CLS – Cumulative Layout ShiftMeasures how consistent the placement of your content is. Whether as your page continues to load the existing content is bumped or ‘shifted’ to another position - resulting in a website that is difficult to read, navigate and browse.A good user experience is defined as one with a CLS score of less than 0.1.
To read further about how this score is calculated see here.
WHAT DOES THIS MEAN FOR ME?
Ultimately, that Google is adding layers to it’s ranking algorithm so that it not only rewards crawler-friendly websites, but also those that provide a great customer experience – whilst placing greater weight to the digital experience. Meaning they’re now prioritizing websites that empower users to easily digest and interact with their content.
This change is now live; if you are not within their thresholds for a good experience, then you are going to be penalized and your ranking will be impacted. Ultimately resulting in your organic traffic decreasing.
However, a good digital experience shouldn’t just be about appealing to Google. It’s about creating differentiation from your competition through forging a unique experience, making the process from browsing products through to purchase as seamless and enjoyable as possible. A recent study conducted by Gartner of more than 3,000 customers found:
“Nearly half of customers can’t tell the difference between most brands’ digital experiences, and even fewer customers actually report doing something different as a result of a recent digital experience.”
Showing that the majority of experiences that have been created are not differentiating sufficiently from a customer standpoint. On the other hand, the study concluded that a good digital experience provides a large opportunity to build loyalty - an active change brought about by the digital experience increased impact brand preference by 37% and advocacy by 54%.
Supporting this, research conducted by ZenDesk found that 75% of customers are willing to spend more from a company with a good digital experience, whilst 50% will switch to a competitor after a bad one.

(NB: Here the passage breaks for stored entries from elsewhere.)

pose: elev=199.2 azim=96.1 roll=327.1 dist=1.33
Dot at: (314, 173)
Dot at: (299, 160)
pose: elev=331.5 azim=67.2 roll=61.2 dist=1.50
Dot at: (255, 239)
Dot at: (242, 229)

When it comes to curating a digital experience, it shouldn’t be about determining specific load speeds but about the holistic experience - delivering real business value through a superior connection with your customers.
WHAT SHOULD I DO NEXT?
Your first step should be to determine whether the new Core Web Vitals is having a negative impact on your SEO strategy and businesses bottom line. To do this you should investigate your website’s current performance – Google Search Console has a dedicated page to identify where your current performance stacks up. For those with a mature SEO strategy you are likely already monitoring your target organic keywords (and if not you should be!), over the coming weeks and months you should pay careful attention to any shifting rankings and potentially correlate those changes with Core Web Vitals – those that do nothing and have poor Core Web Vital scores will likely see their search positions tumble in favour of your competitors.

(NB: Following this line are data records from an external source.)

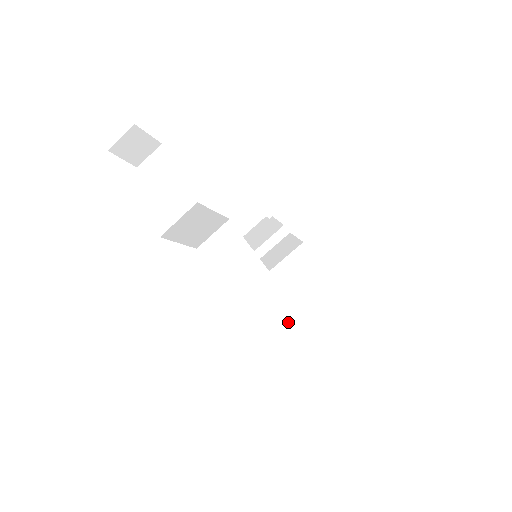
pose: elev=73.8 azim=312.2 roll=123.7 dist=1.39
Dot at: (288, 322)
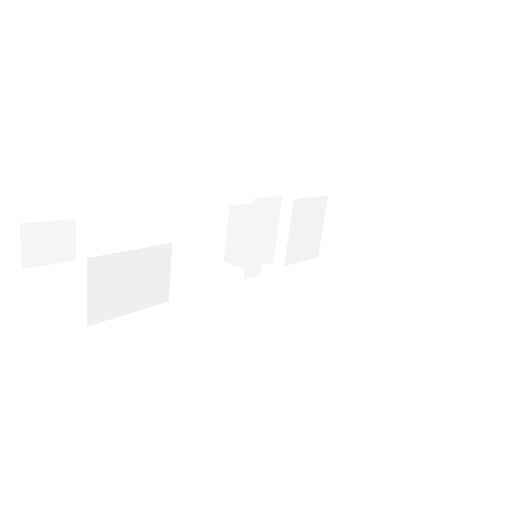
Dot at: (356, 301)
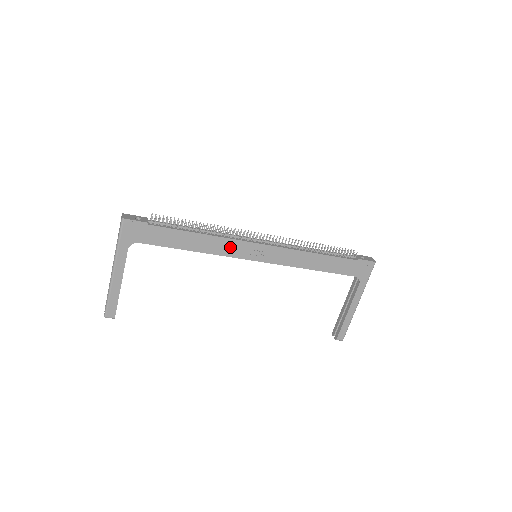
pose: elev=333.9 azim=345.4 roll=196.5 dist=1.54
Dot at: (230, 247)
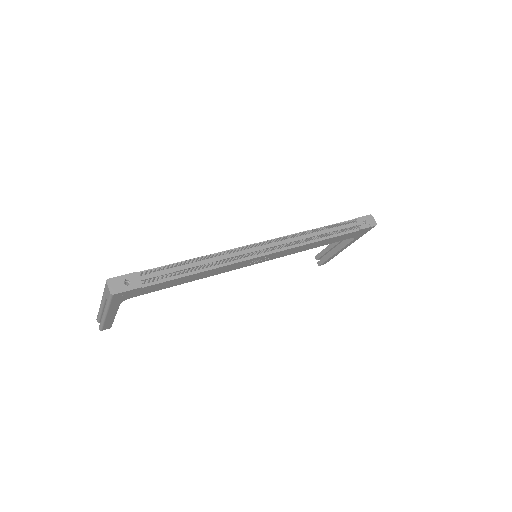
Dot at: (231, 267)
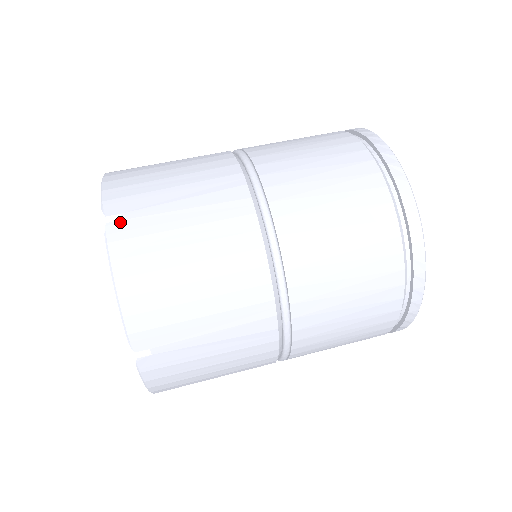
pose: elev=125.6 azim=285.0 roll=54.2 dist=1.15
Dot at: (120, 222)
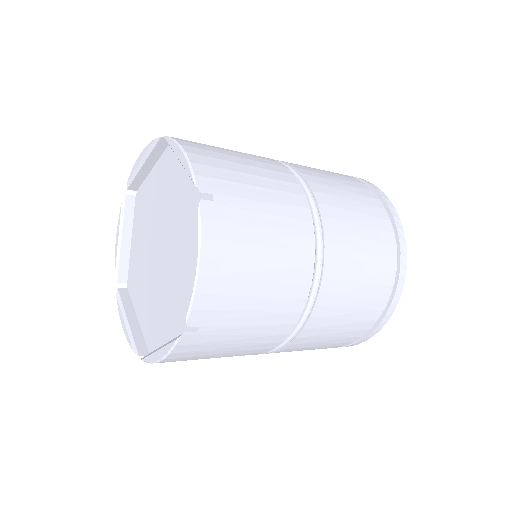
Dot at: (136, 190)
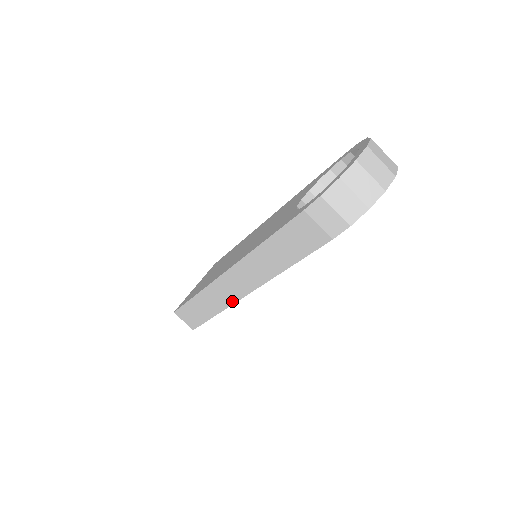
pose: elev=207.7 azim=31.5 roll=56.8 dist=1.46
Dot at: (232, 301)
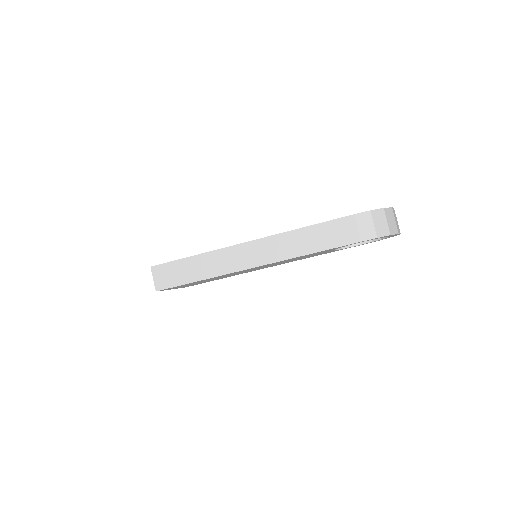
Dot at: (231, 270)
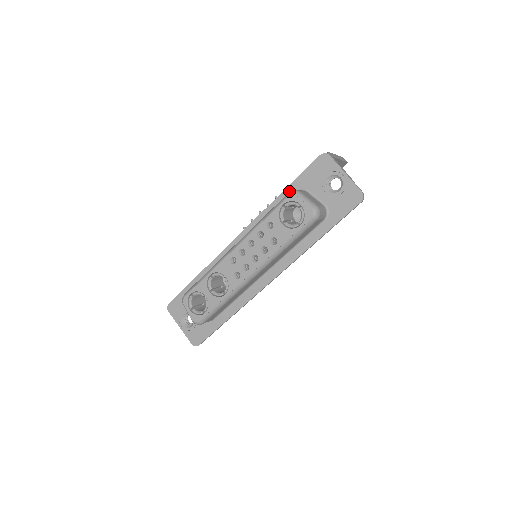
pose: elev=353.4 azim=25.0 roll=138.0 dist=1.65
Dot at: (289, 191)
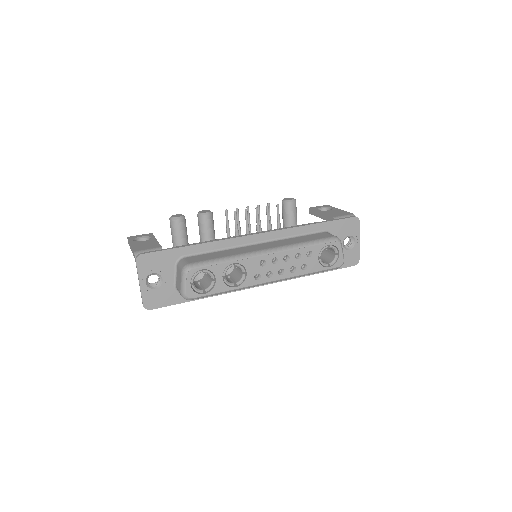
Dot at: (320, 226)
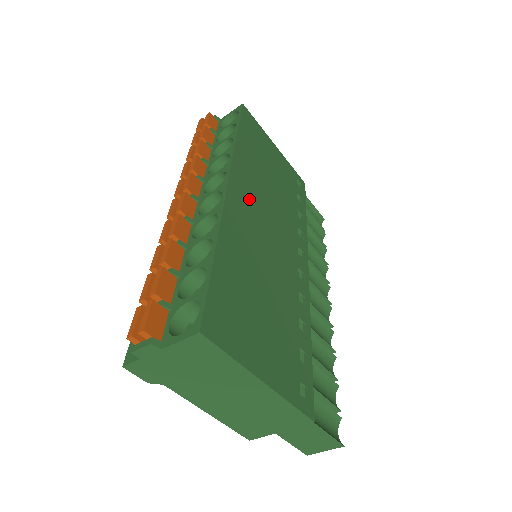
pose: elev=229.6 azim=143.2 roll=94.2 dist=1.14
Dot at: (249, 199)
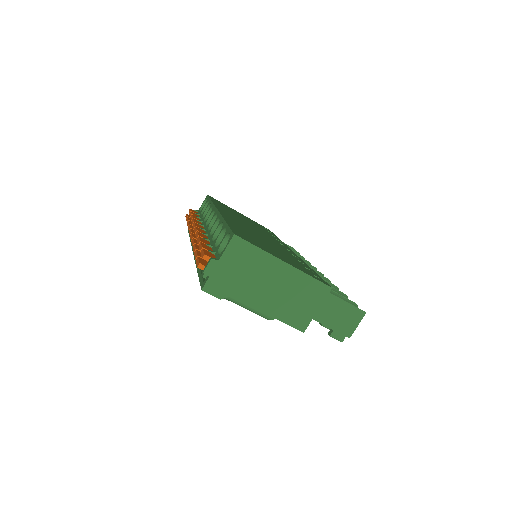
Dot at: (234, 218)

If you have identified that your digital experience is not meeting the Core Web Vitals you may want to consider what is required in order to change this. In doing so you will likely not only improve your search rankings but also your customers shopping experience, conversion rates and your businesses bottom line. It’s worth considering that the importance of digital experiences is likely only to increase, for Google and our consumers alike.

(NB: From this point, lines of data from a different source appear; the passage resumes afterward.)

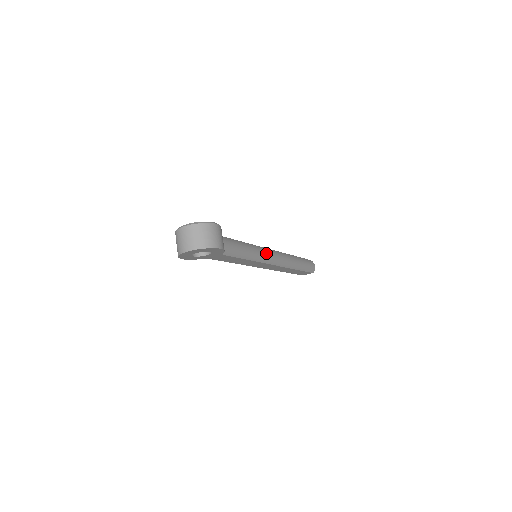
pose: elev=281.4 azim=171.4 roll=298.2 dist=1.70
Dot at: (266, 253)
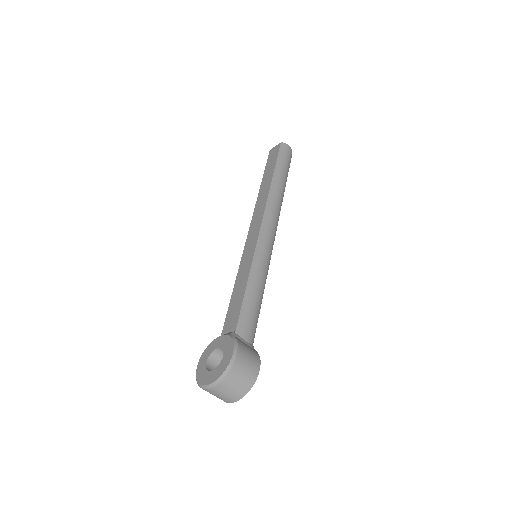
Dot at: (266, 249)
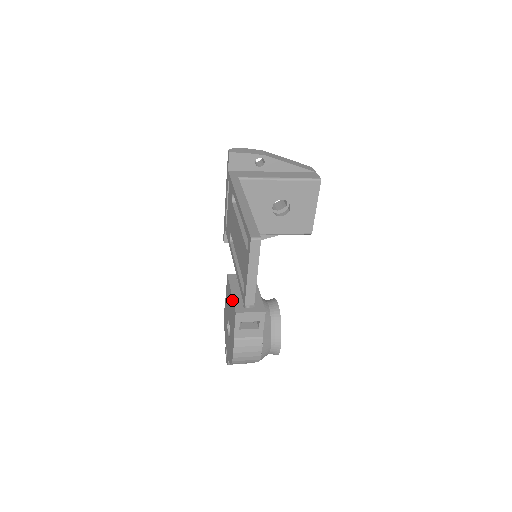
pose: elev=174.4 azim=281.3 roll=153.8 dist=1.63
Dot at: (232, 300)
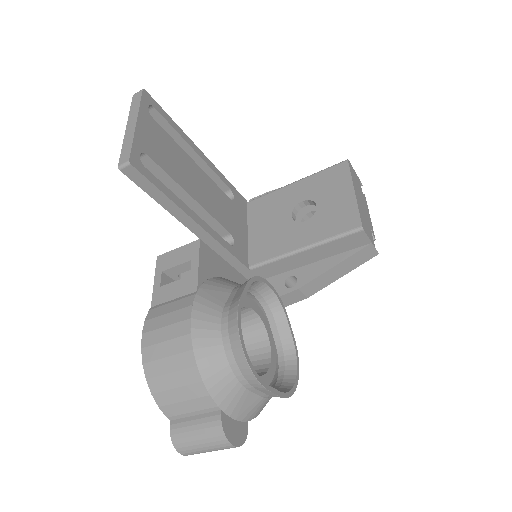
Dot at: occluded
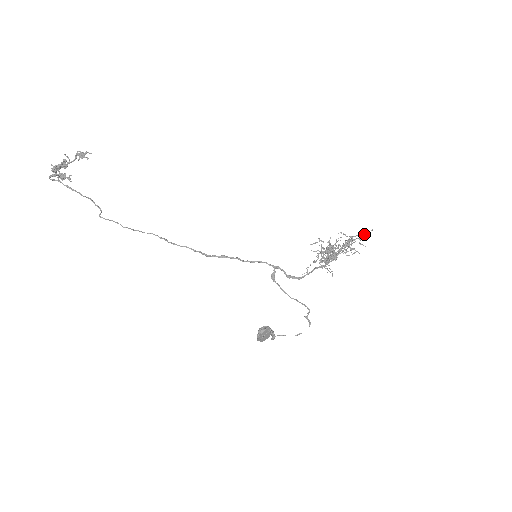
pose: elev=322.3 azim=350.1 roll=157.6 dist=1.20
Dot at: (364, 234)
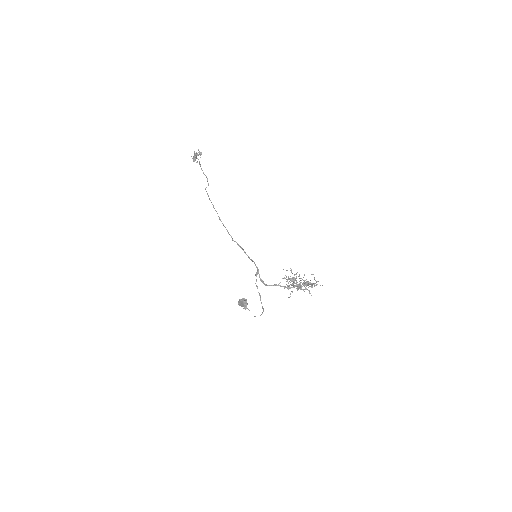
Dot at: occluded
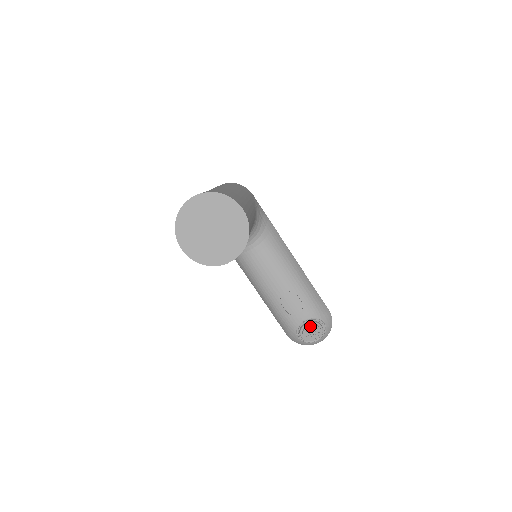
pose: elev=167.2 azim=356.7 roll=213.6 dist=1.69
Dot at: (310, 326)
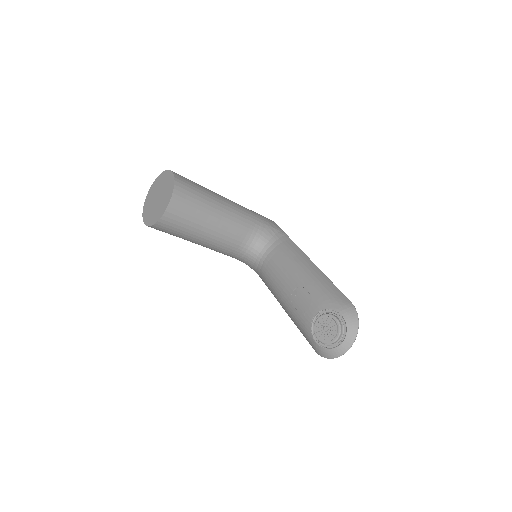
Dot at: (320, 319)
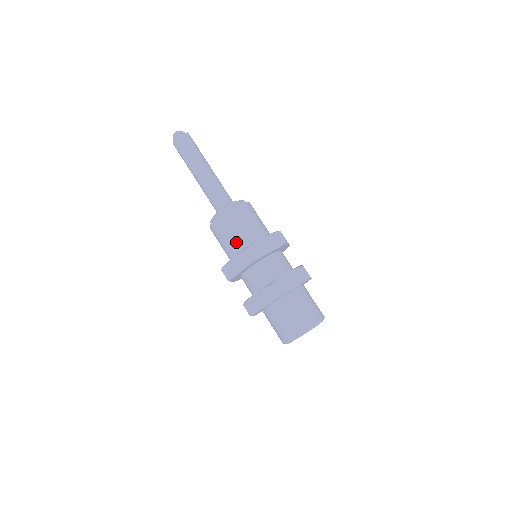
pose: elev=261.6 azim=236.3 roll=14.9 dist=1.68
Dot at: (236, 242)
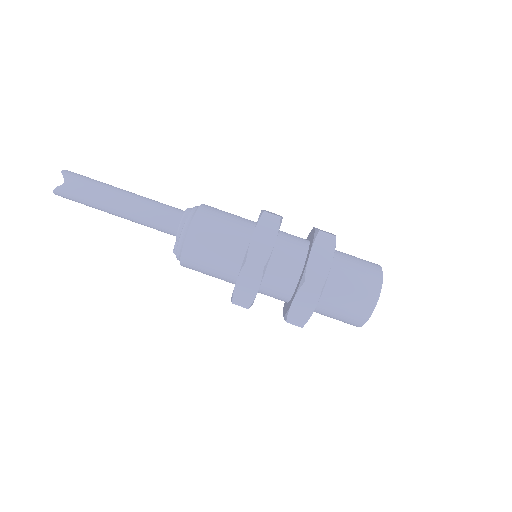
Dot at: occluded
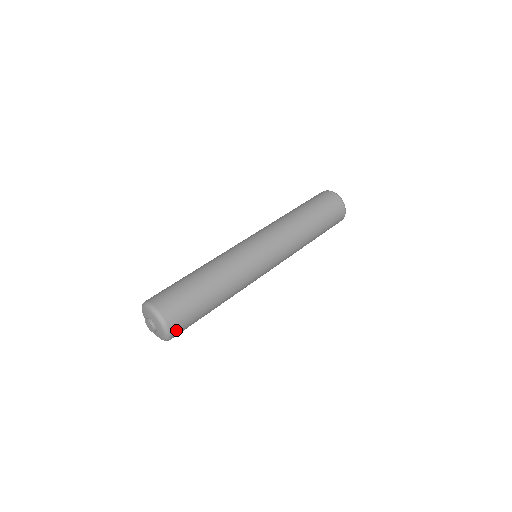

If your current CMS is limiting the digital experiences you can create or is impeding your ability to achieve solid Core Web Vital scores without hacks and work arounds, it may be worth an investigation into more modern solutions like Amplience and the broader MACH and Jamstack technology landscape. Whilst technology alone will never solve for core web vitals entirely (the devil will be in the implementation and holistic experience), modern tools, products and vendors like Amplience are relentlessly focused on providing a superior, blazing fast and polished experience for their customers.